His hands were cuffed behind his back. I remember being surprised by
the look on his face. It wasn’t the hot look of anger and he wasn’t
looking down because he was embarrassed.
He stared directly at the camera with a look that mixed astonishment with total shock.
I could tell that he really didn’t have a clue what he’d done wrong,
because all he had ever done was make money for his company, which is
what he’d always been taught to do. In a way, I felt sorry for him.
Eric left me with a lot to think about and a lot to read. I now have a
stack of articles by Robert Hinkley, a corporate attorney who left his
practice to promote his Code for Corporate Citizenship. Hinkley writes
in the Multinational Monitor that
The cause of most corporate abuse is no secret.

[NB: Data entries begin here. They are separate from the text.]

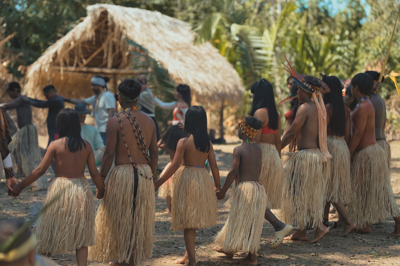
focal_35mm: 116
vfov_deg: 11.8
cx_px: 200
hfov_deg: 17.6
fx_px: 1289
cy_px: 133
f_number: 2.8
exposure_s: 1/640
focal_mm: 116
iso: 320
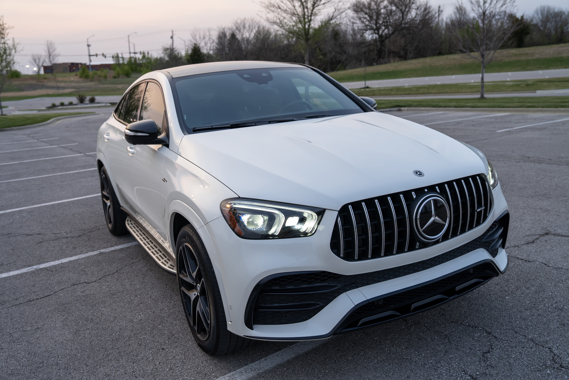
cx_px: 284
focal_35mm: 32
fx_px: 506
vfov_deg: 41.2
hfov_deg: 58.7
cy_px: 190
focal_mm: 32
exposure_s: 1/160
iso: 320
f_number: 4
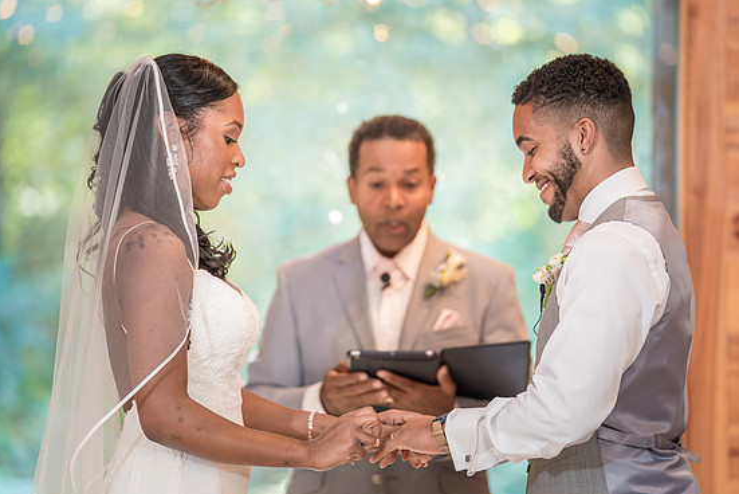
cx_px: 345
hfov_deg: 11.5
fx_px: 3676
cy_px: 259
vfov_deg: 7.7
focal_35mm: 179
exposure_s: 1/100
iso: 800
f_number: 2.8
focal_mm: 162
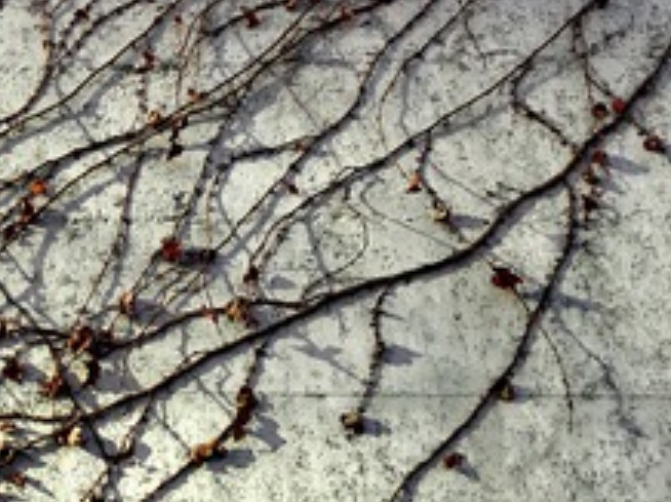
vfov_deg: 18.1
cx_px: -160
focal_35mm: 80
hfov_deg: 22.3
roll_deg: -1.7
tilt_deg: +25.2
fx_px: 1549
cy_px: 46
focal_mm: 4.15
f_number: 2.2
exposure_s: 1/523
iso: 25
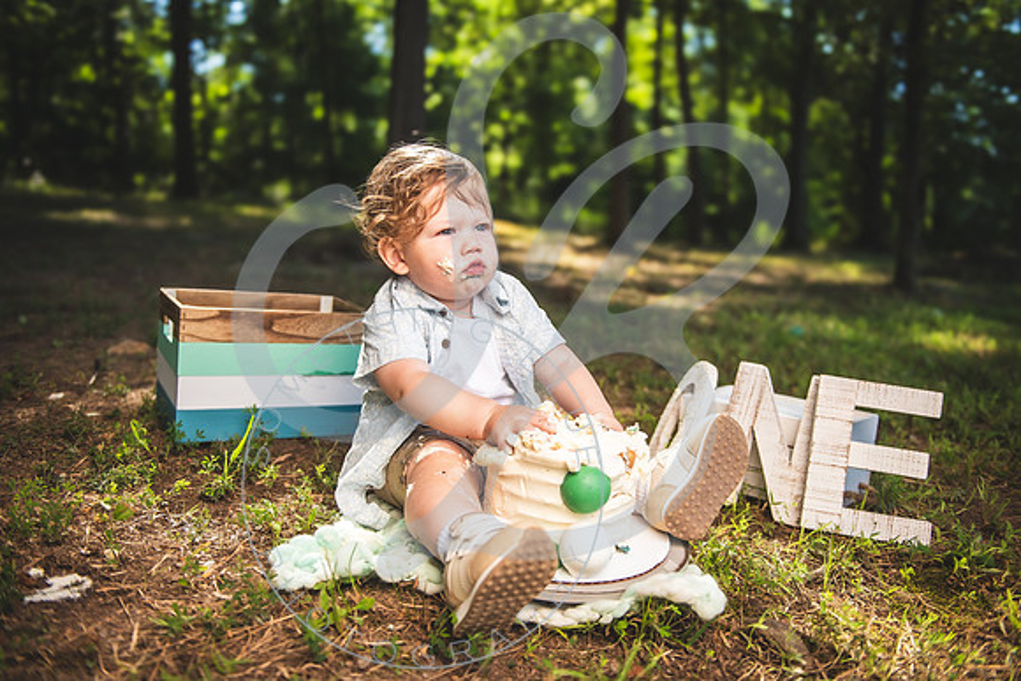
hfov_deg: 65.5
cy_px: 340
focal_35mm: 28
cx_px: 510
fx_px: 794
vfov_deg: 46.4
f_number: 2.8
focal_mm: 28
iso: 100
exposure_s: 1/800
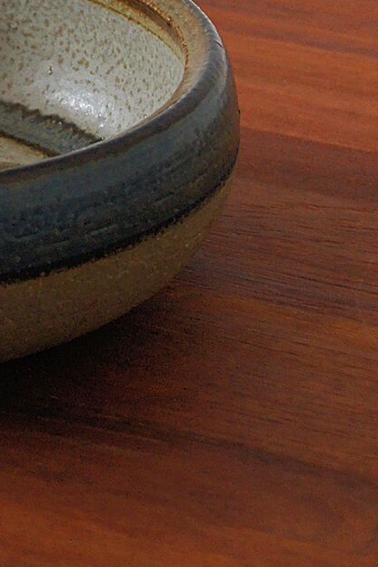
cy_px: -63
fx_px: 3006
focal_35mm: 191
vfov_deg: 10.6
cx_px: -184
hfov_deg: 7.1
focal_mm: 40
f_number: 5.6
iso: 400
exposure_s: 1/250
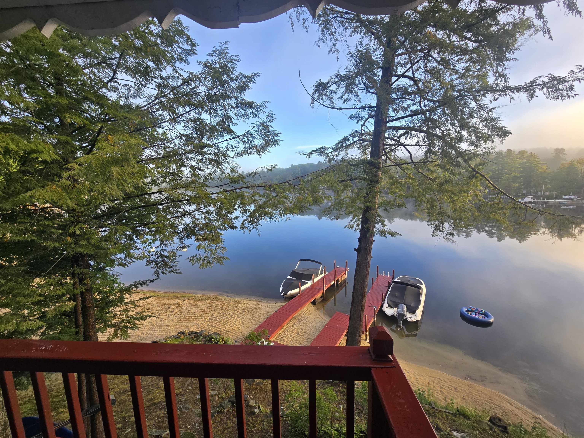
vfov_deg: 89.9
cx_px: 292
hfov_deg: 106.2
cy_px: 219
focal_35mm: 13
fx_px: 219
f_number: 2.2
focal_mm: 2.2
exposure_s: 1/404
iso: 50
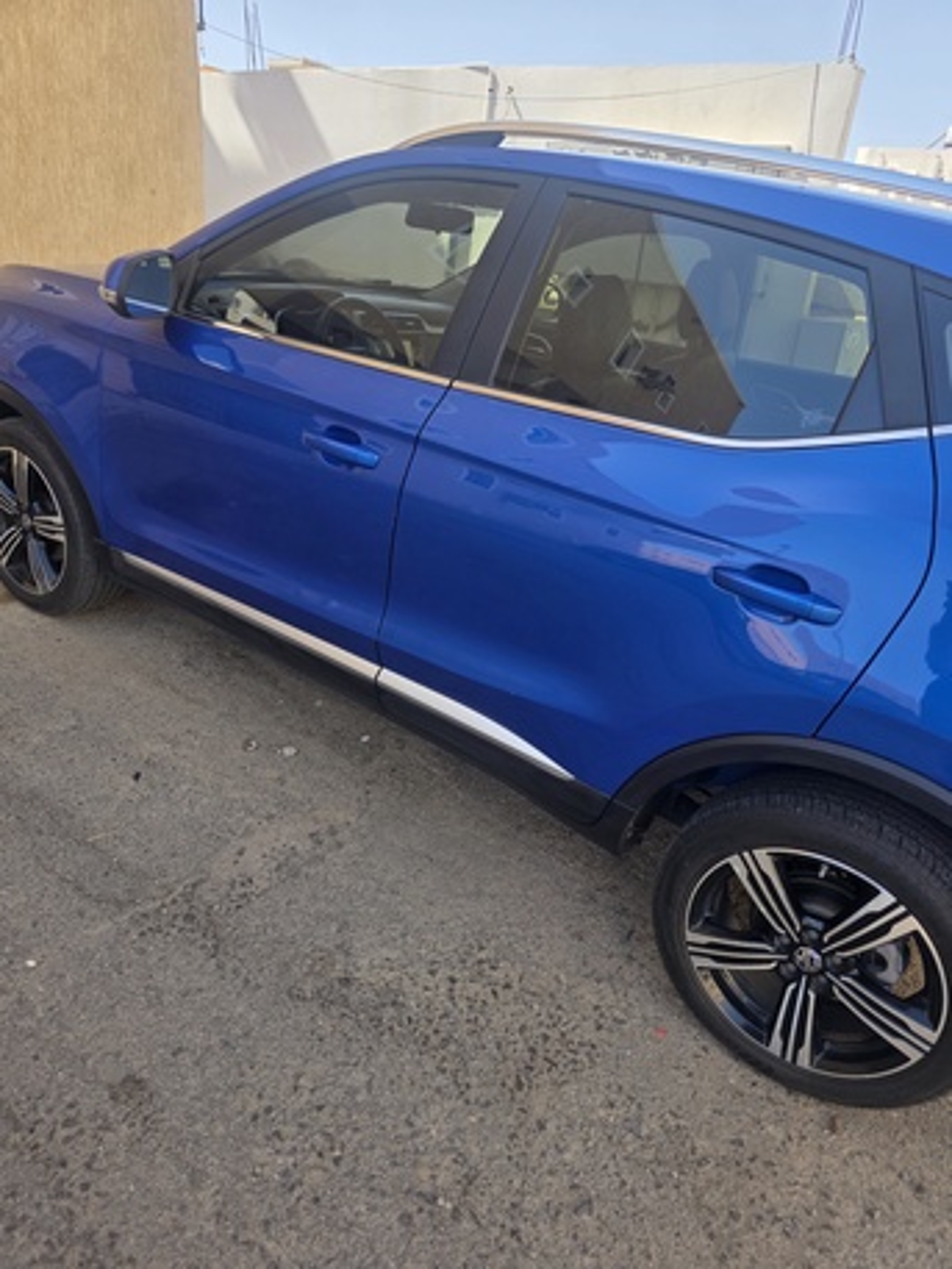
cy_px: 634
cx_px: 476
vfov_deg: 73.9
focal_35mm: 23
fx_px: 843
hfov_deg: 58.9
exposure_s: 1/2000
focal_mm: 6.3
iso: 80
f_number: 1.7
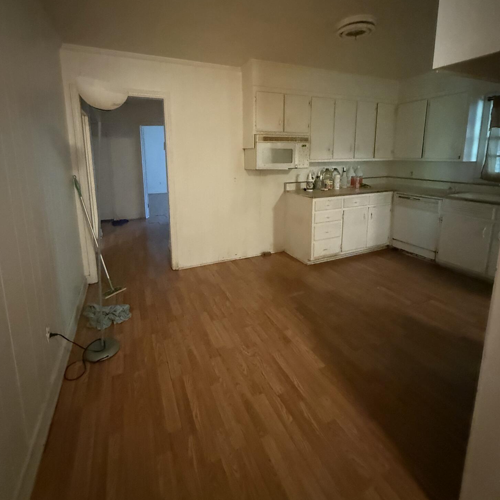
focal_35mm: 17
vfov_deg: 83.1
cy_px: 203
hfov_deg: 84.0
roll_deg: +0.0
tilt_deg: -8.5
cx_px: 247
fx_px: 278
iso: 1600
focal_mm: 2.22
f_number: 2.2
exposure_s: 1/30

The thing that keeps
greenhouse gases pouring out of smokestacks and tailpipes is the same
thing that results in vendors of designer sneakers paying Third World
children less than a dollar an hour.
It’s also the same thing that keeps tobacco companies marketing their
products to children, fast food companies paying less than living wage
and meat packing companies maintaining dangerous working conditions.
That thing is the dedication of the corporation to the pursuit of
profit.
The law stating that the purpose of a corporation is to make money is
called the doctrine of shareholder primacy. Hinkley believes in adding
28 words to the law of shareholder primacy.
His new Code for Corporate Citizenship would then read, “the purpose of
this corporation is to make money, but not at the expense of the
environment, human rights, the public health or safety, the communities
in which the corporation operates, or the dignity of its employees.”
I hold a strong belief that people, given the right choices, are more
likely to do what’s right. Corporations have the same rights as
individuals. Corporations are comprised of people.
Imagine a future where corporations are no longer required to make
profits regardless of the cost to society, and those in charge begin to
make the right choices. Business – corporate America – could become the
lever that moves and saves the world.